U-S-D-A officials have abandoned their plan to close more than 700 Farm Service Agency offices nationwide, including 22 in Iowa. U-S-D-A administrators had proposed a “modernization plan” that included closing and consolidating F-S-A offices.

U-S-D-A spokesman Ed Loyd says there is a “great need” for better equipment in F-S-A offices, as well as better training for the people who work in those offices. He says the department is backing away from its original plan, which they called “F-S-A Tomorrow.” Loyd says the agency will work with farmers, ranchers and members of Congress to find other ways to improve the operations of those F-S-A offices. “The bottom line in all of this effort is trying to open the dialogue and see how we can really look into the future to better serve people,” Loyd says. “There have been a lot of changes in rural America and we just want to make sure that we’re responsive to the needs that are out there.”

A bill passed three weeks ago in the U.S. Senate would have delayed the U-S-D-A’s office closure plan, and now that the plan has been abandoned, skeptical senators are reworking the bill to try to ensure “improvements” in the agency. Loyd downplays the conflict with the senators. “All of us want to find a way to better serve farmers and ranchers,” Loyd says. “That’s what we’re here for.”

Loyd says he does not know just who in his agency made the final decision to abandon the closure plan. Loyd says it was a “collective” decision to “back away” after the agency was criticized — criticism Loyd describes as “responses” to the modernization plan. “This whole process was very valuable in opening that dialogue,” Loyd says.

The Senate Ag Committee was to hold a hearing on the proposed F-S-A office closures this Thursday, but that was canceled yesterday (Tuesday) after the U-S-D-A backed away from its plan.

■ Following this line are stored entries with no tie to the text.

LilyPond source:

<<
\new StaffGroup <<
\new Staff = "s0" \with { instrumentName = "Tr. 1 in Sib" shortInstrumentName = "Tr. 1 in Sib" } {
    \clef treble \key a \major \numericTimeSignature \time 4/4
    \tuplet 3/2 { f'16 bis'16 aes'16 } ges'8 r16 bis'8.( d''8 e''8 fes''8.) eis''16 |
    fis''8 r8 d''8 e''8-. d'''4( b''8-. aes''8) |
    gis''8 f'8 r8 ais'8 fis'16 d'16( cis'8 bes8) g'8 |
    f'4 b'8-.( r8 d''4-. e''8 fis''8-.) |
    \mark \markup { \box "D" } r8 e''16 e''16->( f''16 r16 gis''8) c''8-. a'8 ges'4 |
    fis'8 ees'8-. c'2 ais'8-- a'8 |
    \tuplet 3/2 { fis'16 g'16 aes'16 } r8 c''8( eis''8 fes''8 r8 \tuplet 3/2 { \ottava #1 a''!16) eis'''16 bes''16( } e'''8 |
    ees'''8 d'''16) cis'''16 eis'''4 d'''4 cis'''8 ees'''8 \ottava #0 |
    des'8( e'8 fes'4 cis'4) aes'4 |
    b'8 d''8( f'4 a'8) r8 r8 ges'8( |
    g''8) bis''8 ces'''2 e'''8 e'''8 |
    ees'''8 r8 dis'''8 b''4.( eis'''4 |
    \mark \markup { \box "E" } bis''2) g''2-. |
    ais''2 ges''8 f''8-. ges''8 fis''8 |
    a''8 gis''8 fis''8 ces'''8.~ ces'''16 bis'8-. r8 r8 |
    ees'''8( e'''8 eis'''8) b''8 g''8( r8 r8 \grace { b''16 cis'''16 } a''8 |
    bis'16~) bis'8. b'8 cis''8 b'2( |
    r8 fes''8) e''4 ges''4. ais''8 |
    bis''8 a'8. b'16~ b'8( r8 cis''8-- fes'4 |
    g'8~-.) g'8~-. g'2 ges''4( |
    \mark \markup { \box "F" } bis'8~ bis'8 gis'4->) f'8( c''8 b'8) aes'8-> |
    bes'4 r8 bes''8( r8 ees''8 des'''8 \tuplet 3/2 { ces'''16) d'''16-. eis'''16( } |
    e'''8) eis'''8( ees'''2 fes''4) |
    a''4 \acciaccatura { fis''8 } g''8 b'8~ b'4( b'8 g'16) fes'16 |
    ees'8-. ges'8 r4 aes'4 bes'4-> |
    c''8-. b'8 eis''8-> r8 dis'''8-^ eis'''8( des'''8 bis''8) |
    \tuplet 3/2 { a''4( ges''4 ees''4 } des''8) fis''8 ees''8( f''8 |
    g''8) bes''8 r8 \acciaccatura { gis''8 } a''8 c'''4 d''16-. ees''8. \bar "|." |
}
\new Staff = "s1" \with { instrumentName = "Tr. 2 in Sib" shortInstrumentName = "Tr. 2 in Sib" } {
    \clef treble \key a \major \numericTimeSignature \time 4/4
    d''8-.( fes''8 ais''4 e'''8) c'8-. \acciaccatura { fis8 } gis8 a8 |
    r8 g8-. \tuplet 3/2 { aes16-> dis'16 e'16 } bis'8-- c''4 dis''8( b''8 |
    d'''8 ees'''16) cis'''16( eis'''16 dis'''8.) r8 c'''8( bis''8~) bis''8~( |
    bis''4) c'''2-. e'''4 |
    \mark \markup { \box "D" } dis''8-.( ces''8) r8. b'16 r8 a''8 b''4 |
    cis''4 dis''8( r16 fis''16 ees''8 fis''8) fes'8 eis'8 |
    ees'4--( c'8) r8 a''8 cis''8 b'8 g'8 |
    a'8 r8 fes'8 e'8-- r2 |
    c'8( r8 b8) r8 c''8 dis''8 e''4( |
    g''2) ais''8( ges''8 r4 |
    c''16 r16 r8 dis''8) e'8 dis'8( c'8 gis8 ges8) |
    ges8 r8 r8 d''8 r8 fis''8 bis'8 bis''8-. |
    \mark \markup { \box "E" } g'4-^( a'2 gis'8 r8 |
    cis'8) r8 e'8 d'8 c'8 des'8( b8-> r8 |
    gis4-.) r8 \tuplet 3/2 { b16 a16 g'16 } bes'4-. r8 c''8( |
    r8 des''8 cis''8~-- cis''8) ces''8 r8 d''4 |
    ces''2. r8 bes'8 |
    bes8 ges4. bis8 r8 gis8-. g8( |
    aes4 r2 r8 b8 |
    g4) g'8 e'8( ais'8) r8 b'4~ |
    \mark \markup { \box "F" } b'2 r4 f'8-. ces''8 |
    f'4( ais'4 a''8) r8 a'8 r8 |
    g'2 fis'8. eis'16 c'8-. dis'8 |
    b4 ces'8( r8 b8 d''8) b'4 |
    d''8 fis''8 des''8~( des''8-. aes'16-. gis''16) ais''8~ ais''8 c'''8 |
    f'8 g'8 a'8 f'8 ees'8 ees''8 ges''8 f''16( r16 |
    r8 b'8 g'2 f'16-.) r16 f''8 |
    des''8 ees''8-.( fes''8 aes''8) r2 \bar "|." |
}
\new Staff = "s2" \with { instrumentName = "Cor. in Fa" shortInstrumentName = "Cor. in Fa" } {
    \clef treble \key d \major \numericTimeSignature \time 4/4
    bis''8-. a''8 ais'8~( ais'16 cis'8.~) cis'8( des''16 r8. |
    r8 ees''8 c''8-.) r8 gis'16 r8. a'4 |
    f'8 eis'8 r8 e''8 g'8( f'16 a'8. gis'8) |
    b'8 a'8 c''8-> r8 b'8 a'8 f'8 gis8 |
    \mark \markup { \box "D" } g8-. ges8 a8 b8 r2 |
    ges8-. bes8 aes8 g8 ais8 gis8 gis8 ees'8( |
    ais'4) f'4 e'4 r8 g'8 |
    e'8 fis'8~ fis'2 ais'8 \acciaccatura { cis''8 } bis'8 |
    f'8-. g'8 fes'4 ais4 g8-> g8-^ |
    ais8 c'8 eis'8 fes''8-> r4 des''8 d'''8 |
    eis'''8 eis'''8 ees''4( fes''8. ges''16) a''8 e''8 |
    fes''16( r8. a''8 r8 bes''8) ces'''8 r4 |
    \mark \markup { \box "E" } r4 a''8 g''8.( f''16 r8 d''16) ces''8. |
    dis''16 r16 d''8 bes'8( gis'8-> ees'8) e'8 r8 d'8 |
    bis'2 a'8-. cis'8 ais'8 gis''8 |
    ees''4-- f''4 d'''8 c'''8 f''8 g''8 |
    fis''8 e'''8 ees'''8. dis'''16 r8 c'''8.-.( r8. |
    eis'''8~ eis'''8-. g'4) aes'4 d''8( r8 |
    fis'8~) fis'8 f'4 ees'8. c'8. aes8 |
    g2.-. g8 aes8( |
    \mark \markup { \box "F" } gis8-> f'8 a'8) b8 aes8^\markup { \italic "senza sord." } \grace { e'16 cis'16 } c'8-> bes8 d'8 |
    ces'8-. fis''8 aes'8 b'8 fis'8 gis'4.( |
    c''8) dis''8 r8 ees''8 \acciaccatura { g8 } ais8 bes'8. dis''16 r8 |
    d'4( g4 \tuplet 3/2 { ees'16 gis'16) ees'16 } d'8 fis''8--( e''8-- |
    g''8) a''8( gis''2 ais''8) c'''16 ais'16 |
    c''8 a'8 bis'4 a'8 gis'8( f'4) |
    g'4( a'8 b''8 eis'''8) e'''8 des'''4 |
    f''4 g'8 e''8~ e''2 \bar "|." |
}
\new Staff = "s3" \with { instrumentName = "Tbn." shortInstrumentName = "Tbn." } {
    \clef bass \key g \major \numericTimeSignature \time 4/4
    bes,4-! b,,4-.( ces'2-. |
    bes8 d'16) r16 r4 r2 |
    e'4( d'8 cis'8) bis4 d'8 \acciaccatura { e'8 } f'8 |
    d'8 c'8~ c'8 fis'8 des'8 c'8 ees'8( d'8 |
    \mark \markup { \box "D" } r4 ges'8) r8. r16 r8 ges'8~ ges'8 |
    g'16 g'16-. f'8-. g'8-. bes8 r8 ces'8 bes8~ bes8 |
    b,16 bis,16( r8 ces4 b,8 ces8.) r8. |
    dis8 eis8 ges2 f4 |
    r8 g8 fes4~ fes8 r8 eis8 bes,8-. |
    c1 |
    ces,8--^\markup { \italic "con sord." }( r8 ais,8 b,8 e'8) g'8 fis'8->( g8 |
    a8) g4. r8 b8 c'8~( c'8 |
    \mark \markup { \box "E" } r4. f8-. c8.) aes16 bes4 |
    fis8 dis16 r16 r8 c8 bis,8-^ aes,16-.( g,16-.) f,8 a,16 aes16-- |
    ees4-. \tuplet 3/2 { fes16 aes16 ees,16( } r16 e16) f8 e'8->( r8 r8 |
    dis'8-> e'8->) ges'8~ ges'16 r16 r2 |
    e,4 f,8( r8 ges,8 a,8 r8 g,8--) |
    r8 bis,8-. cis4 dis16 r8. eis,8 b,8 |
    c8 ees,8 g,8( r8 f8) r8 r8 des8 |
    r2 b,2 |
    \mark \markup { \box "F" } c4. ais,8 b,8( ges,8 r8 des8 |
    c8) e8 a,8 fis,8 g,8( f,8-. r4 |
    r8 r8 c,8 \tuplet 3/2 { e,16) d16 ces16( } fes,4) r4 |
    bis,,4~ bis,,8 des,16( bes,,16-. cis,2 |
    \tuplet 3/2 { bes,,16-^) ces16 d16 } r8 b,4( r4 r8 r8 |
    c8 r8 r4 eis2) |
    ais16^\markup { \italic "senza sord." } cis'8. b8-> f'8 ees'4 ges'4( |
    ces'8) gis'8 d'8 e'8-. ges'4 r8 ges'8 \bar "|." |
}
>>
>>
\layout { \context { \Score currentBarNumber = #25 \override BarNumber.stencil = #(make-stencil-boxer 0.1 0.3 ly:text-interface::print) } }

Ag Department officials argued it was time to consolidate Farm Service Agency offices just as farm equipment dealers and other businesses that serve farmers had consolidated operations to save money. The Farm Service Agency’s sprawling computer system, for example, connects the government’s two-thousand-three-hundred-51 F-S-A offices, but it dates back to the 1980s and cannot connect to the Internet.